The linker then processes the object code which was generated. It searches the known sets of library files. Each time it finds a procedure which matches one of the unresolved procedures in the object code it "links" a copy of the object code into the executable which it generates (i.e. it copies the appropriate object code byte by byte from the library). This is called "static linking". It fixes the executable code so that it will always run in the same way (even if the library files are no longer present on the computer).

In some cases, the programmer does not want the executable code does to contain a copy of the libary procedure. This is called "dyanmic linking". She/he may wish to use the most recent version of the procedure that is available when the program is run (which could be a long time after it was compiled). This feature allows programmers to compile once, but take advantages of the new features present in new versions of the libraries.

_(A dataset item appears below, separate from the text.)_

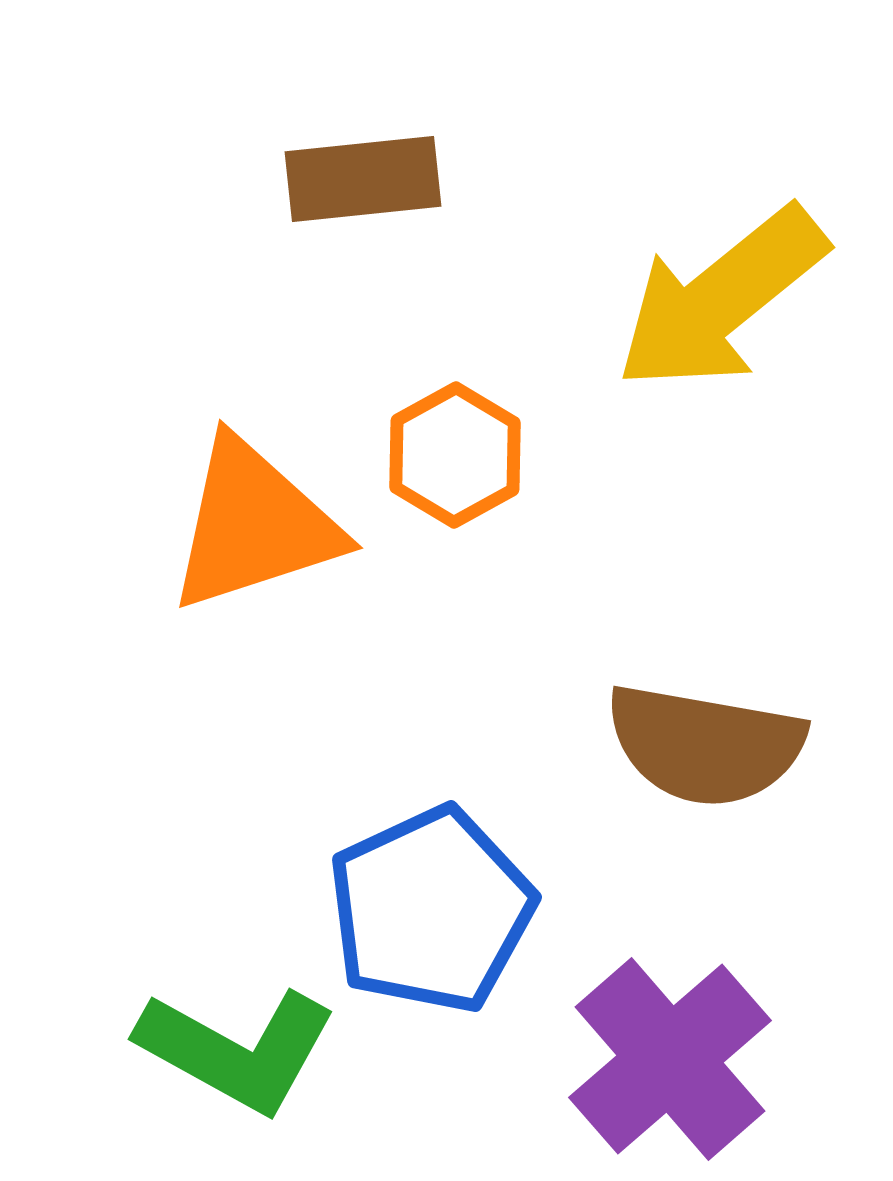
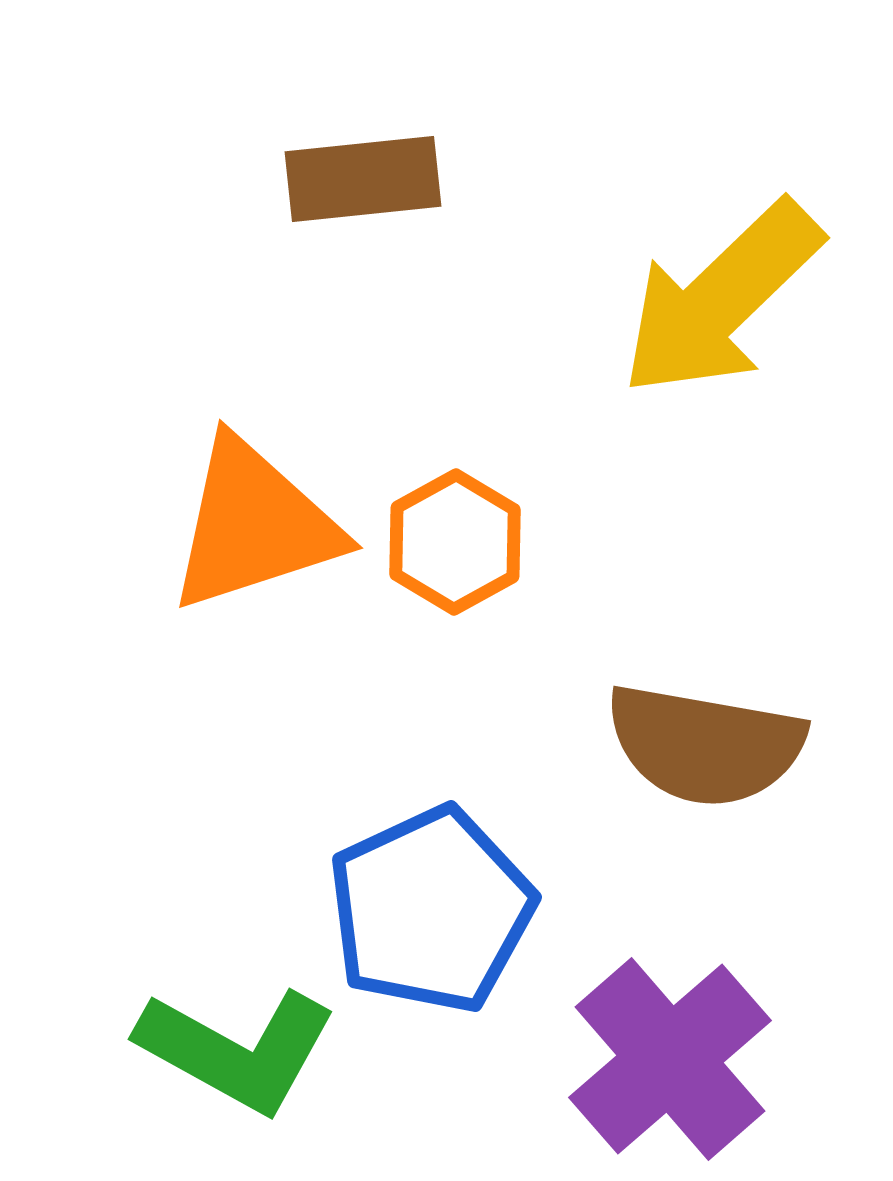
yellow arrow: rotated 5 degrees counterclockwise
orange hexagon: moved 87 px down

For instance, should a new graphics library be developed which provides improved colours on the screen, a dynamically linked program will immediately take advantage of the new library features.

When the linker performs a dynamic link, it requires the library to be present on the computer whenever the program is run. Instead of copying the code byte-by-byte at linking, the linker inserts a small piece of "stub" code which causes the executing program to find the library and copy the appropriate bytes into memory when required. Dynamic linking usually results in smaller executale programs. Sometimes programers choose to share teh same set of libraries between a numebr of simulatanbeously loaded programs - thsi can save considerabel amounts of memory and is usually the approach take by parts of the operating system.

Directives

Assemblers and Compilers allow the source code to contain instructions to the compiler/assembler to control the way in which it operates or to ask it to do specific tasks. These are called "directives" and so not necessarilly produce object code, as normal lines of program do.

The #define directive

The #define directive provides a way of giving telling the compiler/assembler, to replace a word by another word. The source file is searched for all ocurrences of the first word and each time a match is found, it is replaced by the second word. This provides a convienent way of typing commonly used labels or procedure names. It also allows the names to be changed later, should this be required.

For example,
#define z_bit status,2
may define the zero bit in the status register.

Wherever you code 'z_bit' in your program, the assembler will interpret this as a reference to bit 2 of the status register.

The #include directive

The include directive simply copies a file containing source code from your current working directory; so you can put, for example, all the #defines, and so forth into a file called "defs.h" and, by using the directive

#include "defs.h"

you need never bother about writing these things again! #include directives may also be used to include previously written subroutines as a part of a new program. The #include directive effectively copies the contents of the named file into a copy of the source file, just prior to compilation.